The strength of Christ's might and the majesty of His stability transcend all other sand all else in the ability and authority, for His is omnipotent. At this point we are to consider Christ as the competent, independent, self-sufficient One in His almightiness. The grand title which appears forty-eight times in the Old Testament is here applied to our Redeemer. The magnificence of the name in its depth of meaning and degree of might, defies the capacity of our reasoning powers. Superficially we comprehend its import, but actually we do not. The almighty is supremely real, dispassionately true and faultlessly just; yet withal infinitely tender and graciously kind, ad revealed in the Book of Job, where the title occurs thirty-one times.

His almightiness is expressed alike in the material, physical, spiritual and judicial realms. This feature may also be applied to His sublimity of thought, stability of mind, sovereignty of will, sufficiency of wisdom, security of power, suitability of grace and serenity of peace, in all of which He is the Almighty. When we pause to ponder His enormous energy, His prodigious power, His stupendous strength and marvelous might, these ponderous qualities of ableness, with their tremendous potential, cause us to tremble at the thought of meeting such forces in exercise; but when we turn and learn of the blended qualities of goodness demonstrated in the character of divine activity, we behold the gracious care, generous pity, gorgeous gifts and glorious love which are lavished so freely, and our fears depart for we view His heart.

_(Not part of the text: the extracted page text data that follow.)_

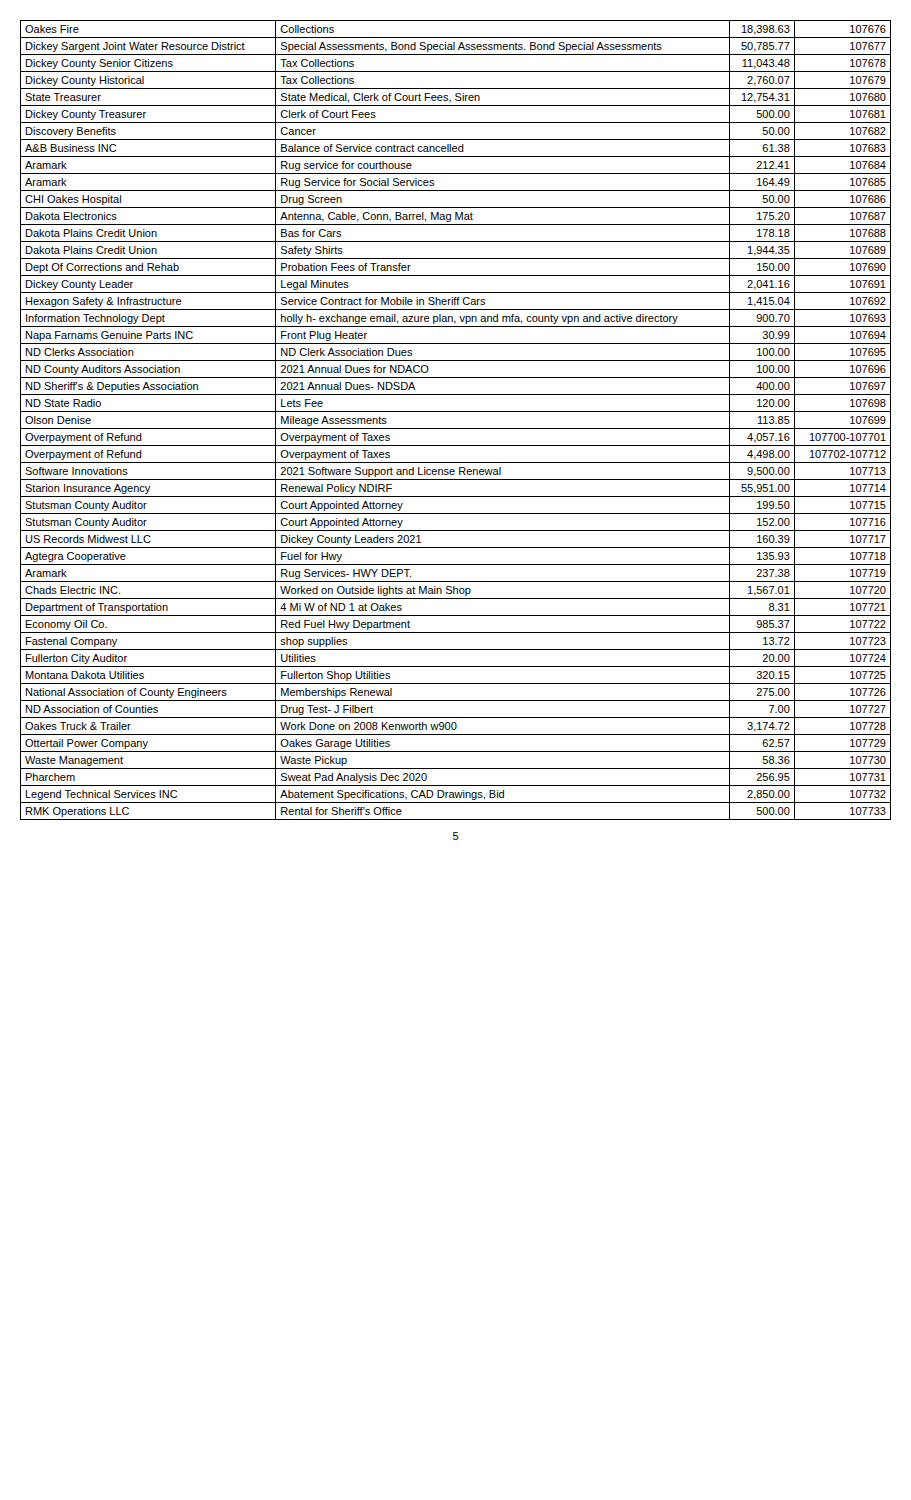| Oakes Fire | Collections | 18,398.63 | 107676 |
| Dickey Sargent Joint Water Resource District | Special Assessments, Bond Special Assessments. Bond Special Assessments | 50,785.77 | 107677 |
| Dickey County Senior Citizens | Tax Collections | 11,043.48 | 107678 |
| Dickey County Historical | Tax Collections | 2,760.07 | 107679 |
| State Treasurer | State Medical, Clerk of Court Fees, Siren | 12,754.31 | 107680 |
| Dickey County Treasurer | Clerk of Court Fees | 500.00 | 107681 |
| Discovery Benefits | Cancer | 50.00 | 107682 |
| A&B Business INC | Balance of Service contract cancelled | 61.38 | 107683 |
| Aramark | Rug service for courthouse | 212.41 | 107684 |
| Aramark | Rug Service for Social Services | 164.49 | 107685 |
| CHI Oakes Hospital | Drug Screen | 50.00 | 107686 |
| Dakota Electronics | Antenna, Cable, Conn, Barrel, Mag Mat | 175.20 | 107687 |
| Dakota Plains Credit Union | Bas for Cars | 178.18 | 107688 |
| Dakota Plains Credit Union | Safety Shirts | 1,944.35 | 107689 |
| Dept Of Corrections and Rehab | Probation Fees of Transfer | 150.00 | 107690 |
| Dickey County Leader | Legal Minutes | 2,041.16 | 107691 |
| Hexagon Safety & Infrastructure | Service Contract for Mobile in Sheriff Cars | 1,415.04 | 107692 |
| Information Technology Dept | holly h- exchange email, azure plan, vpn and mfa, county vpn and active directory | 900.70 | 107693 |
| Napa Farnams Genuine Parts INC | Front Plug Heater | 30.99 | 107694 |
| ND Clerks Association | ND Clerk Association Dues | 100.00 | 107695 |
| ND County Auditors Association | 2021 Annual Dues for NDACO | 100.00 | 107696 |
| ND Sheriff's & Deputies Association | 2021 Annual Dues- NDSDA | 400.00 | 107697 |
| ND State Radio | Lets Fee | 120.00 | 107698 |
| Olson Denise | Mileage Assessments | 113.85 | 107699 |
| Overpayment of Refund | Overpayment of Taxes | 4,057.16 | 107700-107701 |
| Overpayment of Refund | Overpayment of Taxes | 4,498.00 | 107702-107712 |
| Software Innovations | 2021 Software Support and License Renewal | 9,500.00 | 107713 |
| Starion Insurance Agency | Renewal Policy NDIRF | 55,951.00 | 107714 |
| Stutsman County Auditor | Court Appointed Attorney | 199.50 | 107715 |
| Stutsman County Auditor | Court Appointed Attorney | 152.00 | 107716 |
| US Records Midwest LLC | Dickey County Leaders 2021 | 160.39 | 107717 |
| Agtegra Cooperative | Fuel for Hwy | 135.93 | 107718 |
| Aramark | Rug Services- HWY DEPT. | 237.38 | 107719 |
| Chads Electric INC. | Worked on Outside lights at Main Shop | 1,567.01 | 107720 |
| Department of Transportation | 4 Mi W of ND 1 at Oakes | 8.31 | 107721 |
| Economy Oil Co. | Red Fuel Hwy Department | 985.37 | 107722 |
| Fastenal Company | shop supplies | 13.72 | 107723 |
| Fullerton City Auditor | Utilities | 20.00 | 107724 |
| Montana Dakota Utilities | Fullerton Shop Utilities | 320.15 | 107725 |
| National Association of County Engineers | Memberships Renewal | 275.00 | 107726 |
| ND Association of Counties | Drug Test- J Filbert | 7.00 | 107727 |
| Oakes Truck & Trailer | Work Done on 2008 Kenworth w900 | 3,174.72 | 107728 |
| Ottertail Power Company | Oakes Garage Utilities | 62.57 | 107729 |
| Waste Management | Waste Pickup | 58.36 | 107730 |
| Pharchem | Sweat Pad Analysis Dec 2020 | 256.95 | 107731 |
| Legend Technical Services INC | Abatement Specifications, CAD Drawings, Bid | 2,850.00 | 107732 |
| RMK Operations LLC | Rental for Sheriff's Office | 500.00 | 107733 |
5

This is exactly what Job longed for when, discouraged and downcast, he concluded God had decided to despise the work of His hands (Job 10:3), hands which he knew to be characterized by wisdom and strength (Job 12:9-13). Job was definitely corrected in his mistaken ideas by Elihu who declared, "Behold, God is mighty, and despiseth not any: He is mighty in strength and wisdom" (Job 36:5).

All things emanate from His creative wisdom and are maintained by His sustaining strength. Round about us many demonstrations illustrate the magnanimity of God as expressed by Elihu. for instance, the sun is too majestic to despise a worm, the ocean is too gigantic to disdain a sprat, the rain is too prolific to disregard a leaf, and "behold, God is mighty, and despiseth not any." He is "mighty in battle" (Psalm 24:8). "I am poor and needy; yet the Lord thinketh upon me" (Psalm 40:17).